Records from a collection
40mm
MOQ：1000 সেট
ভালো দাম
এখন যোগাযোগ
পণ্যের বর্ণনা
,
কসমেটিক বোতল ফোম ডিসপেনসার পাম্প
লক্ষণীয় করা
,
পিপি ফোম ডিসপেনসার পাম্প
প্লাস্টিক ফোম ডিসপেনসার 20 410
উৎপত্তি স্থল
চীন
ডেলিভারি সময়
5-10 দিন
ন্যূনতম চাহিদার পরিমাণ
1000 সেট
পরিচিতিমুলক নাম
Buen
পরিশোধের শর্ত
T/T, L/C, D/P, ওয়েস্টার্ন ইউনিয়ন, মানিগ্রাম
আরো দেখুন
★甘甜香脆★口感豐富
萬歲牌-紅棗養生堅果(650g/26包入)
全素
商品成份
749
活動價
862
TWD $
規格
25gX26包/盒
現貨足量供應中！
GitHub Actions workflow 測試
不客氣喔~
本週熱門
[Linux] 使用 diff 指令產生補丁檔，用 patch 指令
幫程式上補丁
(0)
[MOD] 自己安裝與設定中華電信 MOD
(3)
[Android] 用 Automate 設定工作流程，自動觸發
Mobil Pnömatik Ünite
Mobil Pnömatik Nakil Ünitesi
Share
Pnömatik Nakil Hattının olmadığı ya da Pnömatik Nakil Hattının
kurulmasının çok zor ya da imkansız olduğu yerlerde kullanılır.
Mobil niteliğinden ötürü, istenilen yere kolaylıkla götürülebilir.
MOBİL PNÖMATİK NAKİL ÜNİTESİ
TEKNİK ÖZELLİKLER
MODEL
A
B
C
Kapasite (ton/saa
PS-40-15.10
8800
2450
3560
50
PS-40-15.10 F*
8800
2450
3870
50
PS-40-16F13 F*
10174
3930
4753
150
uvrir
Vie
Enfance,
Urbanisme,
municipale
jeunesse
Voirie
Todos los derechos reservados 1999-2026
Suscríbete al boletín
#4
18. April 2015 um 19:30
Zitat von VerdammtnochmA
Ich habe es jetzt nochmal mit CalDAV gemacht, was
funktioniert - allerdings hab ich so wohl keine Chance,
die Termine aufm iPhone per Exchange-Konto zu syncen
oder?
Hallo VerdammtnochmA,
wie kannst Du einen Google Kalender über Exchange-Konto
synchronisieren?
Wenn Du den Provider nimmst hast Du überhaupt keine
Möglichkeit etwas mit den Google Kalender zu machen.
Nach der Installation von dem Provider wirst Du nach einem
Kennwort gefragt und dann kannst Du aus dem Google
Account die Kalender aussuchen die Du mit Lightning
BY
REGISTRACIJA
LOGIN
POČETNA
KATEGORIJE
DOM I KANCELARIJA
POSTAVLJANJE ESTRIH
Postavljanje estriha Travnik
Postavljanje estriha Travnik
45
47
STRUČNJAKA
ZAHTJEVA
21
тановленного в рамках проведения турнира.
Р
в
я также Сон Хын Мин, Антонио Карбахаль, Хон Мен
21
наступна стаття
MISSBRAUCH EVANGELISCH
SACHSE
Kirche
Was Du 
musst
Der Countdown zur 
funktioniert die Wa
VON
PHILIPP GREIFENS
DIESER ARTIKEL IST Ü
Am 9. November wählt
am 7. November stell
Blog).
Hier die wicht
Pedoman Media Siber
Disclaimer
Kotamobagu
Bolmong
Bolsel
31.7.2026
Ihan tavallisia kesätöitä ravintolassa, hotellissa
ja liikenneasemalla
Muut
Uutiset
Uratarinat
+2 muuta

§ **WHAT IS BEING ASKED**
Please edit the records, changing every "Travnik" to "Mostar" and leaving all other text unchanged.

§ **WRITTEN SOLUTION**
40mm
MOQ：1000 সেট
ভালো দাম
এখন যোগাযোগ
পণ্যের বর্ণনা
,
কসমেটিক বোতল ফোম ডিসপেনসার পাম্প
লক্ষণীয় করা
,
পিপি ফোম ডিসপেনসার পাম্প
প্লাস্টিক ফোম ডিসপেনসার 20 410
উৎপত্তি স্থল
চীন
ডেলিভারি সময়
5-10 দিন
ন্যূনতম চাহিদার পরিমাণ
1000 সেট
পরিচিতিমুলক নাম
Buen
পরিশোধের শর্ত
T/T, L/C, D/P, ওয়েস্টার্ন ইউনিয়ন, মানিগ্রাম
আরো দেখুন
★甘甜香脆★口感豐富
萬歲牌-紅棗養生堅果(650g/26包入)
全素
商品成份
749
活動價
862
TWD $
規格
25gX26包/盒
現貨足量供應中！
GitHub Actions workflow 測試
不客氣喔~
本週熱門
[Linux] 使用 diff 指令產生補丁檔，用 patch 指令
幫程式上補丁
(0)
[MOD] 自己安裝與設定中華電信 MOD
(3)
[Android] 用 Automate 設定工作流程，自動觸發
Mobil Pnömatik Ünite
Mobil Pnömatik Nakil Ünitesi
Share
Pnömatik Nakil Hattının olmadığı ya da Pnömatik Nakil Hattının
kurulmasının çok zor ya da imkansız olduğu yerlerde kullanılır.
Mobil niteliğinden ötürü, istenilen yere kolaylıkla götürülebilir.
MOBİL PNÖMATİK NAKİL ÜNİTESİ
TEKNİK ÖZELLİKLER
MODEL
A
B
C
Kapasite (ton/saa
PS-40-15.10
8800
2450
3560
50
PS-40-15.10 F*
8800
2450
3870
50
PS-40-16F13 F*
10174
3930
4753
150
uvrir
Vie
Enfance,
Urbanisme,
municipale
jeunesse
Voirie
Todos los derechos reservados 1999-2026
Suscríbete al boletín
#4
18. April 2015 um 19:30
Zitat von VerdammtnochmA
Ich habe es jetzt nochmal mit CalDAV gemacht, was
funktioniert - allerdings hab ich so wohl keine Chance,
die Termine aufm iPhone per Exchange-Konto zu syncen
oder?
Hallo VerdammtnochmA,
wie kannst Du einen Google Kalender über Exchange-Konto
synchronisieren?
Wenn Du den Provider nimmst hast Du überhaupt keine
Möglichkeit etwas mit den Google Kalender zu machen.
Nach der Installation von dem Provider wirst Du nach einem
Kennwort gefragt und dann kannst Du aus dem Google
Account die Kalender aussuchen die Du mit Lightning
BY
REGISTRACIJA
LOGIN
POČETNA
KATEGORIJE
DOM I KANCELARIJA
POSTAVLJANJE ESTRIH
Postavljanje estriha Mostar
Postavljanje estriha Mostar
45
47
STRUČNJAKA
ZAHTJEVA
21
тановленного в рамках проведения турнира.
Р
в
я также Сон Хын Мин, Антонио Карбахаль, Хон Мен
21
наступна стаття
MISSBRAUCH EVANGELISCH
SACHSE
Kirche
Was Du 
musst
Der Countdown zur 
funktioniert die Wa
VON
PHILIPP GREIFENS
DIESER ARTIKEL IST Ü
Am 9. November wählt
am 7. November stell
Blog).
Hier die wicht
Pedoman Media Siber
Disclaimer
Kotamobagu
Bolmong
Bolsel
31.7.2026
Ihan tavallisia kesätöitä ravintolassa, hotellissa
ja liikenneasemalla
Muut
Uutiset
Uratarinat
+2 muuta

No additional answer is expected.